How I set up private email hosting for my family

Here’s how I actually set up my own private email hosting—sanger.io! I already finished choosing a private email hosting provider. So what was the next step?

I still had to choose a plan with my chosen provider (InMotion Hosting, which didn’t pay me anything for this) and make it official. The details are uninteresting; anybody could do that part.

Now the hard work (such as it was) began. I…

(1) Read over the domain host’s getting-started guide for email. InMotion’s is here, and if you have a different host, they’re bound to have some instructions as well. If you get confused, their excellent customer service department can hold your hand a lot.

(2) Created a sanger.io email address, since that’s what they said to do first. In case you want to email me, my username is ‘larry’. (Noice and simple, ey?) InMotion let me create an email address, and I was rather confused about how this could possibly work since I hadn’t pointed any DNS, hosted by NameCheap, to InMotion.

(3) Chose one of the domain hosts’s web app options. For a webmail app (InMotion gave me a choice of three), I went with Horde, which is, not surprisingly, a little bit clunky compared to Gmail, but so far not worse than ZohoMail; we’ll see. Unsurprisingly, when I tried to send an email from my old gmail account to my new @sanger.io account, the latter didn’t receive it. Definitely need to do some DNS work first…

(4) Pointed my domain name to the right mail server. In technical jargon, I created an MX record on my DNS host. This was surprisingly simple. I just created an MXE Record on NameCheap, my DNS host for sanger.io, and pointed it to an IP address I found on InMotion. So basically, I just found the right place to paste in the IP address, and it was done. Now I can send and receive email via sanger.io (at least via webmail).

(5) Created email addresses for my other family members. Very easy.

(6) Installed a desktop email client. Why? I wasn’t using one before because I just used Gmail in a browser and Apple’s mail app on my phone. I could keep using webmail (on InMotion) but a desktop client is apt to be nicer. I’d tell you which one I used, but I’m not confident it’s particularly good.

(7) Installed a new email client for my phone.

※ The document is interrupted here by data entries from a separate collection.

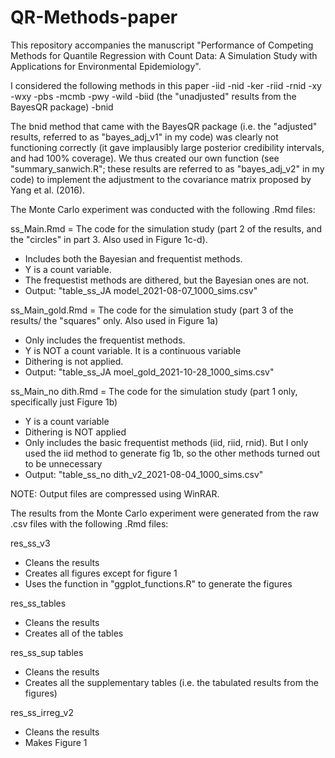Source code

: # QR-Methods-paper
This repository accompanies the manuscript "Performance of Competing Methods for Quantile Regression with Count Data: A Simulation Study with Applications for Environmental Epidemiology".

I considered the following methods in this paper
-iid
-nid
-ker
-riid
-rnid
-xy
-wxy
-pbs
-mcmb
-pwy
-wild
-biid (the "unadjusted" results from the BayesQR package)
-bnid 

The bnid method that came with the BayesQR package (i.e. the "adjusted" results, referred to as "bayes_adj_v1" in my code) was clearly not functioning correctly (it gave implausibly large posterior credibility intervals, and had 100% coverage). We thus created our own function (see "summary_sanwich.R"; these results are referred to as "bayes_adj_v2" in my code) to implement the adjustment to the covariance matrix proposed by Yang et al. (2016). 


The Monte Carlo experiment was conducted with the following .Rmd files: 

ss_Main.Rmd = The code for the simulation study (part 2 of the results, and the "circles" in part 3. Also used in Figure 1c-d). 
- Includes both the Bayesian and frequentist methods.
- Y is a count variable. 
- The frequestist methods are dithered, but the Bayesian ones are not. 
- Output: "table_ss_JA model_2021-08-07_1000_sims.csv"

ss_Main_gold.Rmd = The code for the simulation study (part 3 of the results/ the "squares" only. Also used in Figure 1a)
- Only includes the frequentist methods.
- Y is NOT a count variable. It is a continuous variable
- Dithering is not applied. 
- Output: "table_ss_JA moel_gold_2021-10-28_1000_sims.csv"

ss_Main_no dith.Rmd = The code for the simulation study (part 1 only, specifically just Figure 1b)
- Y is a count variable
- Dithering is NOT applied
- Only includes the basic frequentist methods (iid, riid, rnid). But I only used the iid method to generate fig 1b, so the other methods turned out to be unnecessary
- Output: "table_ss_no dith_v2_2021-08-04_1000_sims.csv"

NOTE: Output files are compressed using WinRAR. 

The results from the Monte Carlo experiment were generated from the raw .csv files with the following .Rmd files:

res_ss_v3
- Cleans the results
- Creates all figures except for figure 1 
- Uses the function in "ggplot_functions.R" to generate the figures

res_ss_tables
- Cleans the results
- Creates all of the tables

res_ss_sup tables
- Cleans the results
- Creates all the supplementary tables (i.e. the tabulated results from the figures)

res_ss_irreg_v2
- Cleans the results
- Makes Figure 1

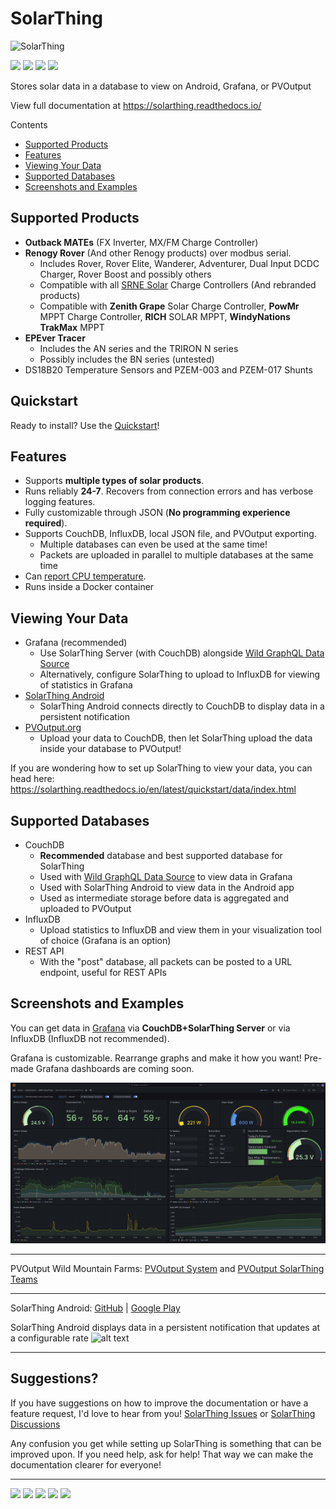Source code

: # SolarThing
![SolarThing](other/docs/solarthing_logo.png "SolarThing")

[![](https://img.shields.io/github/last-commit/wildmountainfarms/solarthing.svg)](https://github.com/wildmountainfarms/solarthing/commits/master)
[![](https://img.shields.io/github/stars/wildmountainfarms/solarthing.svg?style=social)](https://github.com/wildmountainfarms/solarthing/stargazers)
[![](https://img.shields.io/github/v/release/wildmountainfarms/solarthing.svg)](https://github.com/wildmountainfarms/solarthing/releases)
[![](https://img.shields.io/github/release-date/wildmountainfarms/solarthing.svg)](https://github.com/wildmountainfarms/solarthing/releases)

Stores solar data in a database to view on Android, Grafana, or PVOutput

View full documentation at https://solarthing.readthedocs.io/

Contents

* [Supported Products](#supported-products)
* [Features](#features)
* [Viewing Your Data](#viewing-your-data)
* [Supported Databases](#supported-databases)
* [Screenshots and Examples](#screenshots-and-examples)

## Supported Products
* **Outback MATEs** (FX Inverter, MX/FM Charge Controller)
* **Renogy Rover** (And other Renogy products) over modbus serial.
  * Includes Rover, Rover Elite, Wanderer, Adventurer, Dual Input DCDC Charger, Rover Boost and possibly others
  * Compatible with all [SRNE Solar](https://www.srnesolar.com) Charge Controllers (And rebranded products)
  * Compatible with **Zenith Grape** Solar Charge Controller, **PowMr** MPPT Charge Controller, **RICH** SOLAR MPPT, **WindyNations TrakMax** MPPT
* **EPEver Tracer**
  * Includes the AN series and the TRIRON N series
  * Possibly includes the BN series (untested)
* DS18B20 Temperature Sensors and PZEM-003 and PZEM-017 Shunts

## Quickstart
Ready to install? Use the [Quickstart](https://solarthing.readthedocs.io/en/latest/quickstart/install/index.html)!


## Features
* Supports **multiple types of solar products**.
* Runs reliably **24-7**. Recovers from connection errors and has verbose logging features.
* Fully customizable through JSON (**No programming experience required**).
* Supports CouchDB, InfluxDB, local JSON file, and PVOutput exporting.
  * Multiple databases can even be used at the same time!
  * Packets are uploaded in parallel to multiple databases at the same time
* Can [report CPU temperature](https://solarthing.readthedocs.io/en/latest/config/file/base-json/request/cpu-temperature.html).
* Runs inside a Docker container


## Viewing Your Data

* Grafana (recommended)
  * Use SolarThing Server (with CouchDB) alongside [Wild GraphQL Data Source](https://grafana.com/grafana/plugins/retrodaredevil-wildgraphql-datasource/)
  * Alternatively, configure SolarThing to upload to InfluxDB for viewing of statistics in Grafana
* [SolarThing Android](https://play.google.com/store/apps/details?id=me.retrodaredevil.solarthing.android)
  * SolarThing Android connects directly to CouchDB to display data in a persistent notification
* [PVOutput.org](https://pvoutput.org)
  * Upload your data to CouchDB, then let SolarThing upload the data inside your database to PVOutput!

If you are wondering how to set up SolarThing to view your data, you can head here: https://solarthing.readthedocs.io/en/latest/quickstart/data/index.html

## Supported Databases

* CouchDB
  * **Recommended** database and best supported database for SolarThing
  * Used with [Wild GraphQL Data Source](https://grafana.com/grafana/plugins/retrodaredevil-wildgraphql-datasource/) to view data in Grafana
  * Used with SolarThing Android to view data in the Android app
  * Used as intermediate storage before data is aggregated and uploaded to PVOutput
* InfluxDB
  * Upload statistics to InfluxDB and view them in your visualization tool of choice (Grafana is an option)
* REST API
  * With the "post" database, all packets can be posted to a URL endpoint, useful for REST APIs


## Screenshots and Examples

You can get data in [Grafana](https://github.com/grafana/grafana) via **CouchDB+SolarThing Server** or via InfluxDB (InfluxDB not recommended).

Grafana is customizable. Rearrange graphs and make it how you want!
Pre-made Grafana dashboards are coming soon.

![alt text](other/docs/grafana-screenshot-2024-04-21.png "SolarThing with Grafana")

---

PVOutput Wild Mountain Farms: [PVOutput System](https://pvoutput.org/intraday.jsp?sid=72206) and
[PVOutput SolarThing Teams](https://pvoutput.org/listteam.jsp?tid=1528)

---

SolarThing Android: [GitHub](https://github.com/wildmountainfarms/solarthing-android)
|
[Google Play](https://play.google.com/store/apps/details?id=me.retrodaredevil.solarthing.android)

SolarThing Android displays data in a persistent notification that updates at a configurable rate
![alt text](other/docs/solarthing-android-notification-screenshot-1.jpg "SolarThing Android Notification")
<hr/>


## Suggestions?
If you have suggestions on how to improve the documentation or have a feature request, I'd love to
hear from you! 
[SolarThing Issues](https://github.com/wildmountainfarms/solarthing/issues)
or
[SolarThing Discussions](https://github.com/wildmountainfarms/solarthing/discussions)

Any confusion you get while setting up SolarThing is something that can be improved upon.
If you need help, ask for help!
That way we can make the documentation clearer for everyone!

---

[![](https://img.shields.io/badge/author-Lavender%20Shannon-brightgreen.svg)](https://github.com/retrodaredevil)
[![](https://img.shields.io/github/repo-size/wildmountainfarms/solarthing.svg)](#)
[![](https://img.shields.io/github/languages/code-size/wildmountainfarms/solarthing.svg)](#)
[![](https://img.shields.io/librariesio/github/wildmountainfarms/solarthing.svg)](https://libraries.io/github/wildmountainfarms/solarthing)
[![](https://img.shields.io/github/commit-activity/m/wildmountainfarms/solarthing.svg)](#)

As I no longer trust or want to support Apple if I can at all help it, I wanted to stop using their email client. I paid $10 for a privacy-touting mail client which is quite good so far: Canary Mail.

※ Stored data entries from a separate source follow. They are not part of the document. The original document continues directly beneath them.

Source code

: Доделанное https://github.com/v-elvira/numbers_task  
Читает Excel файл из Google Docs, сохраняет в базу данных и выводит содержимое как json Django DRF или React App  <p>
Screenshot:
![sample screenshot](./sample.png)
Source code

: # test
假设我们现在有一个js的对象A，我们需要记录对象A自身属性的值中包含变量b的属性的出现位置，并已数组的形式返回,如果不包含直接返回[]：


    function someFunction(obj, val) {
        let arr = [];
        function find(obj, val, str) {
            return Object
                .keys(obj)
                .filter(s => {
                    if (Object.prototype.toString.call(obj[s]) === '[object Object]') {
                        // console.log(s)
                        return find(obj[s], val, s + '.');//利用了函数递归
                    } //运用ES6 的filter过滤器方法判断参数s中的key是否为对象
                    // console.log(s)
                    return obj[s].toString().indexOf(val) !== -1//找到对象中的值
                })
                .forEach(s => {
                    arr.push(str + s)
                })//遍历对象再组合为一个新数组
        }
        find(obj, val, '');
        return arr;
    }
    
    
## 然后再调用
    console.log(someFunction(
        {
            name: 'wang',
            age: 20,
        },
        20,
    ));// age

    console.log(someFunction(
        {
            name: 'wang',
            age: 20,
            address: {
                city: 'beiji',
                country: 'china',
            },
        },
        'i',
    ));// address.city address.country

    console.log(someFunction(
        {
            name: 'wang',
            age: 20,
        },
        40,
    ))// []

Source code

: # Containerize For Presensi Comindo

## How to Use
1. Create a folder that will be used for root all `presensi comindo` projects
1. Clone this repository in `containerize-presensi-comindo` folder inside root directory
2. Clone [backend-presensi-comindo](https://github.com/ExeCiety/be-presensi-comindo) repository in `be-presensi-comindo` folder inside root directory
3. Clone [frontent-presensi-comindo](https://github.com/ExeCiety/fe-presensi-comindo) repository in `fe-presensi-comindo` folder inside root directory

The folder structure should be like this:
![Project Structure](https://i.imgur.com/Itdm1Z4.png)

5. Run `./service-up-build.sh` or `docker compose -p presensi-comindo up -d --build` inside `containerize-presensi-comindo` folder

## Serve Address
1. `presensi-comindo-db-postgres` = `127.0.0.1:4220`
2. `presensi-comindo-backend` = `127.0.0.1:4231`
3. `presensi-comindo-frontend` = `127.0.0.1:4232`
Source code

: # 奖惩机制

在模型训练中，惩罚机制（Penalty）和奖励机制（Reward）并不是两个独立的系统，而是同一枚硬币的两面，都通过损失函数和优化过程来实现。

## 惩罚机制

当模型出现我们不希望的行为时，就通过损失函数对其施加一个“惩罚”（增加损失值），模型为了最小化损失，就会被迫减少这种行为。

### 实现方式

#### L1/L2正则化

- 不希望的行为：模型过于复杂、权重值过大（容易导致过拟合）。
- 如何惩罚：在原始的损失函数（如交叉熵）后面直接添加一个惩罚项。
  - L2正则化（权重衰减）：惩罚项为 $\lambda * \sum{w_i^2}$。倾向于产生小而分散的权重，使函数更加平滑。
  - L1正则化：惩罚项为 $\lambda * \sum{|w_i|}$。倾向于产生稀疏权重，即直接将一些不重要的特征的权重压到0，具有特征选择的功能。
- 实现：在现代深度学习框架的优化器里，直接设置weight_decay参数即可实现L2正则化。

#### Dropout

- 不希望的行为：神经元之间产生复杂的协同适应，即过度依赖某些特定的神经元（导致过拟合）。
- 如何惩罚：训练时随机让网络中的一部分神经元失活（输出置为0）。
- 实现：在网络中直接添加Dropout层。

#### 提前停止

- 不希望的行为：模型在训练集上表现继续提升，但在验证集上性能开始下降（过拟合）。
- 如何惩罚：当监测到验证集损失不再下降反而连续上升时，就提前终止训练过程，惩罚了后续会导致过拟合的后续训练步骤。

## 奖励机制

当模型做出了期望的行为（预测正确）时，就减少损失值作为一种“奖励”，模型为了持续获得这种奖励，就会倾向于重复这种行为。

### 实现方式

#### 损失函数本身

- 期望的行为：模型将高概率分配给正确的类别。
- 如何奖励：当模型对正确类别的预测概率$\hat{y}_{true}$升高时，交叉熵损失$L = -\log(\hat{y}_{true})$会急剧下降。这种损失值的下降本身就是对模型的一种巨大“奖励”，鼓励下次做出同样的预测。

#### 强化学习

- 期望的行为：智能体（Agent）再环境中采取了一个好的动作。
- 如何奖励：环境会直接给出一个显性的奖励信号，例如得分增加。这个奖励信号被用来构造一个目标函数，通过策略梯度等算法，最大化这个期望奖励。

(8) Change the mail address registered with the big, consequential apps and services. This is the most labor-intensive step, and the step I most dreaded. Sure, it was a pain. But it turns out it was tremendously satisfying to be able to tell them to stop using my wretched Gmail address and instead to start using my slick new permanent and personalized address. Was that fun? Heck yeah it was! Anyway, such apps and services include

  • The massive Internet and tech services: Google, Microsoft, Apple.
  • The big social media/community accounts: Facebook, Twitter, YouTube, Quora, Medium, LinkedIn.
  • Companies I pay money to: Amazon, Netflix, PayPal, Patreon, InMotion, GoDaddy, NameCheap, Heroku, LifeLock, The Great Courses, any other bills.
  • Important stuff: my employer, the bank, medical info systems/apps, dentist, Coinbase.
  • Family, friends, and work and business people. Send them the message three times spread over a month or two, because if they’re like me, they ignore such emails or don’t act on them right away, and some old aunt of mine will keep sending mail to my gmail address for years and years. (I haven’t actually done this one yet, but will soon. Gmail makes exporting of all your relevant contact info surprisingly difficult.)

(9) Create a Gmail forwarder! Buh-bye, Google! No need even to visit your crappy, biased, would-be totalitarian service for email any longer.

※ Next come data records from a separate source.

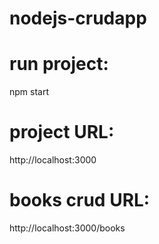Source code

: # nodejs-crudapp

# run project:
npm start

# project URL:
http://localhost:3000

# books crud URL:
http://localhost:3000/books
 
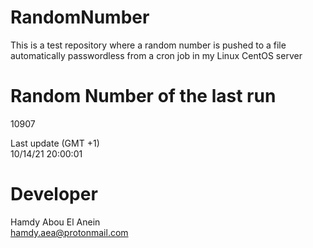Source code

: # RandomNumber    
This is a test repository where a random number is pushed to a file automatically passwordless from a cron job in my Linux CentOS server    
# Random Number of the last run   
10907
      
Last update (GMT +1)    
10/14/21 20:00:01
# Developer    
Hamdy Abou El Anein   
hamdy.aea@protonmail.com
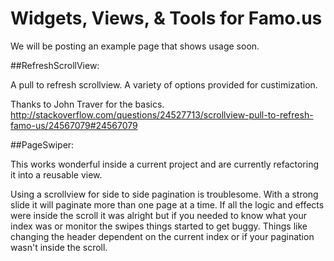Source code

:Widgets, Views, &amp; Tools for Famo.us
======
We will be posting an example page that shows usage soon.



##RefreshScrollView:

A pull to refresh scrollview. A variety of options provided for custimization.

Thanks to John Traver for the basics.
http://stackoverflow.com/questions/24527713/scrollview-pull-to-refresh-famo-us/24567079#24567079

##PageSwiper:

This works wonderful inside a current project and are currently refactoring it into a reusable view.

Using a scrollview for side to side pagination is troublesome. With a strong slide it will paginate more than one page at a time. If all the logic and effects were inside the scroll it was alright but if you needed to know what your index was or monitor the swipes things started to get buggy. Things like changing the header dependent on the current index or if your pagination wasn't inside the scroll.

(10) Clean up and consolidation. There are a zillion little consequences when you change your email on all these big services, and I expect I’ll be dealing with the consequences (nothing major!) for a few days or weeks to come. Among the things I know I’ll have to do: (a) Install and configure mail clients on my laptop and iPad, and in other ways get those other devices working as expected again. (b) Update various email clients with address book information, as needed. (c) Actually collect my contacts from Google and Apple (harder than it sounds). (d) Change entries in my password manager from @gmail.com to @sanger.io. (e) Actually, get a new password manager…but that’s a whole nuther thang. (f) Get Microsoft and Google and whatever else to forget my contacts…ditto.

This was installment three in my series on how I’m locking down my cyber-life.